Where a line below holds the string "linecap", copy that line.

- Opening Delimiter -

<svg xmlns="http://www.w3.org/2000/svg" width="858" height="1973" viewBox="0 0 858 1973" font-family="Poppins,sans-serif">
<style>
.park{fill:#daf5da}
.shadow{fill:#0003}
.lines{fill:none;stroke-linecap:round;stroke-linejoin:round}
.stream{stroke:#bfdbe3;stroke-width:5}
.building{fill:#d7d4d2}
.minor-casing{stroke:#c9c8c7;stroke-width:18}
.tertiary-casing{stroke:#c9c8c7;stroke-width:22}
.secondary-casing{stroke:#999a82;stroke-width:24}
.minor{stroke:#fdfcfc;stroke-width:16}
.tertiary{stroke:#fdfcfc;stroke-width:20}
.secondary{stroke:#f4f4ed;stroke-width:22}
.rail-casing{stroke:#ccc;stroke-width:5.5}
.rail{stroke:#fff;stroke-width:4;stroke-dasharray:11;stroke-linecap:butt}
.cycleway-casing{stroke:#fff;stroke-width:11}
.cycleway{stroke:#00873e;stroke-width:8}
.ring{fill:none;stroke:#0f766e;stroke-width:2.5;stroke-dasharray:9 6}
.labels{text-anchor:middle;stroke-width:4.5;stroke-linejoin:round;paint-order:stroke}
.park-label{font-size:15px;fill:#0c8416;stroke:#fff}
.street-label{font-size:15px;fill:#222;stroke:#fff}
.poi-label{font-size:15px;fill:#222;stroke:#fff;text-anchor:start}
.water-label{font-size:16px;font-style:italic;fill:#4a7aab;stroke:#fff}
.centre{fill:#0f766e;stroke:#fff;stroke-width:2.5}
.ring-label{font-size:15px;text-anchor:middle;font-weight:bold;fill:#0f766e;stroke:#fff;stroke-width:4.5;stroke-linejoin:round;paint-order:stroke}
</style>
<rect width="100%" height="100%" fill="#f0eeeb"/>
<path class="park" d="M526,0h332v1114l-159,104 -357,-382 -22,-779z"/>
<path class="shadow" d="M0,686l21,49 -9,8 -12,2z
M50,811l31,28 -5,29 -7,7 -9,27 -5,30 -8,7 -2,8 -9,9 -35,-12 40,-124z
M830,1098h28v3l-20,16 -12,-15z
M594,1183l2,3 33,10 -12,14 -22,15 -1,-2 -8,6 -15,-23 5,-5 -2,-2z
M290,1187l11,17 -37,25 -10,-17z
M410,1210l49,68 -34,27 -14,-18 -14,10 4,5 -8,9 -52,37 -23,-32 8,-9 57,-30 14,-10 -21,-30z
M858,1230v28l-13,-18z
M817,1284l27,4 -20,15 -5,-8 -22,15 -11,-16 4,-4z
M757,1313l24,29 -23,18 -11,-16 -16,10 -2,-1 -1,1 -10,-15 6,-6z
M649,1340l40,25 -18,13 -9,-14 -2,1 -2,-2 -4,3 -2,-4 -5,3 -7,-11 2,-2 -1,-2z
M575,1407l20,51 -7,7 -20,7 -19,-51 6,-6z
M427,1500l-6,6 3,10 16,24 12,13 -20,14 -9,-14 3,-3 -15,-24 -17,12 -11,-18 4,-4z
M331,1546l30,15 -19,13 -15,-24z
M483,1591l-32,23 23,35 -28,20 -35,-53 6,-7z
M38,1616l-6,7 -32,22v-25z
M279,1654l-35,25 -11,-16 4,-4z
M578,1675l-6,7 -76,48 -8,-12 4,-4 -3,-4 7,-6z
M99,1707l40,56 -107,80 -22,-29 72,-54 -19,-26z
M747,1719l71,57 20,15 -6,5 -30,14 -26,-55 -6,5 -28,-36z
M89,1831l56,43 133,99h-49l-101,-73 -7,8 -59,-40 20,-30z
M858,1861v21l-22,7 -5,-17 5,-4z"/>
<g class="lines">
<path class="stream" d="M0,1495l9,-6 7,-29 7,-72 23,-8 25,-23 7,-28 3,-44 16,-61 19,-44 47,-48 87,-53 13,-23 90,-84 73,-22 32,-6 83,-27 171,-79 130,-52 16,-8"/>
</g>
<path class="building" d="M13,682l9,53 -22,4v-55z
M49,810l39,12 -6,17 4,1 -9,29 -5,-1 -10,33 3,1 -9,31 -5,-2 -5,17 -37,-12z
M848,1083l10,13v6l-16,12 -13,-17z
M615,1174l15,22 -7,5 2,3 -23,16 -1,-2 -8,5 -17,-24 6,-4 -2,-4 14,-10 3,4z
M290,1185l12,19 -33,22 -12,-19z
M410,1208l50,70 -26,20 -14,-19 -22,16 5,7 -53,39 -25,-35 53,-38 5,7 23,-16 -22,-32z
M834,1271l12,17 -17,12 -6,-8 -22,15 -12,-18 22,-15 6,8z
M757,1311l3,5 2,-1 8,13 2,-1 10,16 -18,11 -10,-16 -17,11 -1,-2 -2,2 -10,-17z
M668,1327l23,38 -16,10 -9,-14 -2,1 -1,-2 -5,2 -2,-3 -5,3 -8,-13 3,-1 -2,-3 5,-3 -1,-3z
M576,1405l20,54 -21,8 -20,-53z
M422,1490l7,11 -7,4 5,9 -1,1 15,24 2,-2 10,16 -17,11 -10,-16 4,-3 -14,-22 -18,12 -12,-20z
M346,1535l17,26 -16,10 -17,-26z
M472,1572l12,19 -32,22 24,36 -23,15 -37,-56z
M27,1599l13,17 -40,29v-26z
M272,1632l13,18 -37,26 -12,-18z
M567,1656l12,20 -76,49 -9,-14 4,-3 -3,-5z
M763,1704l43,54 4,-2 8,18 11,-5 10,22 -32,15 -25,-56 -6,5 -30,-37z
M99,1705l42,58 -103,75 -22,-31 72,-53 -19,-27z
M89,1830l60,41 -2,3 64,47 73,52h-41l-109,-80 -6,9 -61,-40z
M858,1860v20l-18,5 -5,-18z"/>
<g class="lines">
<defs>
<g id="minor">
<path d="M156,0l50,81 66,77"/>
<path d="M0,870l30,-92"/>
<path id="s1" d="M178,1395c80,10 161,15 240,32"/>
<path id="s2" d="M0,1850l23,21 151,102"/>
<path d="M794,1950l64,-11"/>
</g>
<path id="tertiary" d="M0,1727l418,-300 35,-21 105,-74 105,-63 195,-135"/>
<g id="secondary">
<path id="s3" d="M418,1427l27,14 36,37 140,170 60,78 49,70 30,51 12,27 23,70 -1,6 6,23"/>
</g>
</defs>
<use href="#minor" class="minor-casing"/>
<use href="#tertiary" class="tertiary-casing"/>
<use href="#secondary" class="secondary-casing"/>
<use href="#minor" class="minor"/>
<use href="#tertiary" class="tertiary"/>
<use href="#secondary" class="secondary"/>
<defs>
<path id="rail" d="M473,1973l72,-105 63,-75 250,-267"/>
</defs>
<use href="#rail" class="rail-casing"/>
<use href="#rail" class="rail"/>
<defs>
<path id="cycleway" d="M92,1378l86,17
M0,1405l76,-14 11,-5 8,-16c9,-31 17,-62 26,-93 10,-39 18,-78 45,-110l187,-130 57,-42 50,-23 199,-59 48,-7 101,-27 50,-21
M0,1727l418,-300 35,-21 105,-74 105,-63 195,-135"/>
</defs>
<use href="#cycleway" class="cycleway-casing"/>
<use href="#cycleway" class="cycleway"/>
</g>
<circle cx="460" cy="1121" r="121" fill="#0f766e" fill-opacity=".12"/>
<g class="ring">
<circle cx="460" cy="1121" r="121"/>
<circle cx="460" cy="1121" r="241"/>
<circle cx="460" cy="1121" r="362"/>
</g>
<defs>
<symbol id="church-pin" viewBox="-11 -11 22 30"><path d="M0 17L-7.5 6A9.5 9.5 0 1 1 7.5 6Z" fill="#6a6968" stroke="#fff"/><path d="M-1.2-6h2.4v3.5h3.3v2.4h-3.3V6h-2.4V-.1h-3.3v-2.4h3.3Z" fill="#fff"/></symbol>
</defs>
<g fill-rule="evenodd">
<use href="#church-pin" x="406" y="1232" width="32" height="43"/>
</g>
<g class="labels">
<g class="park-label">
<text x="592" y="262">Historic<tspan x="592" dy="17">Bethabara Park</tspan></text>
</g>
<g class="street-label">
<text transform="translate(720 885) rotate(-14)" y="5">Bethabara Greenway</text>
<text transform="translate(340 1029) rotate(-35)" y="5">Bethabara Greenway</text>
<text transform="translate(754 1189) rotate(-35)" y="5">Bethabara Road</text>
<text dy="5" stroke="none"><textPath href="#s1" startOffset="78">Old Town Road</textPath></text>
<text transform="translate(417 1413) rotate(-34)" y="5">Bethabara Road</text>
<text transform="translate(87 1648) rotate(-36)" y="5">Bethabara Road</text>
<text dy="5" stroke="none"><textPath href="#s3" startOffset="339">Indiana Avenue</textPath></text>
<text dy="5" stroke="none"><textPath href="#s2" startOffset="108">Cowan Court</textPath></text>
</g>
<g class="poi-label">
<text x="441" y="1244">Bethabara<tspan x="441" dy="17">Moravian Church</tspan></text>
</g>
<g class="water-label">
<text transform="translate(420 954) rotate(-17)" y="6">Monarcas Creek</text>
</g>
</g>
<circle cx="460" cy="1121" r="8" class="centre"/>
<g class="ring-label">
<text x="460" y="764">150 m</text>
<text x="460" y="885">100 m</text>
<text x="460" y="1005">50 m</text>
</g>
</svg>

- Closing Delimiter -

_SOLUTION_:
.lines{fill:none;stroke-linecap:round;stroke-linejoin:round}
.rail{stroke:#fff;stroke-width:4;stroke-dasharray:11;stroke-linecap:butt}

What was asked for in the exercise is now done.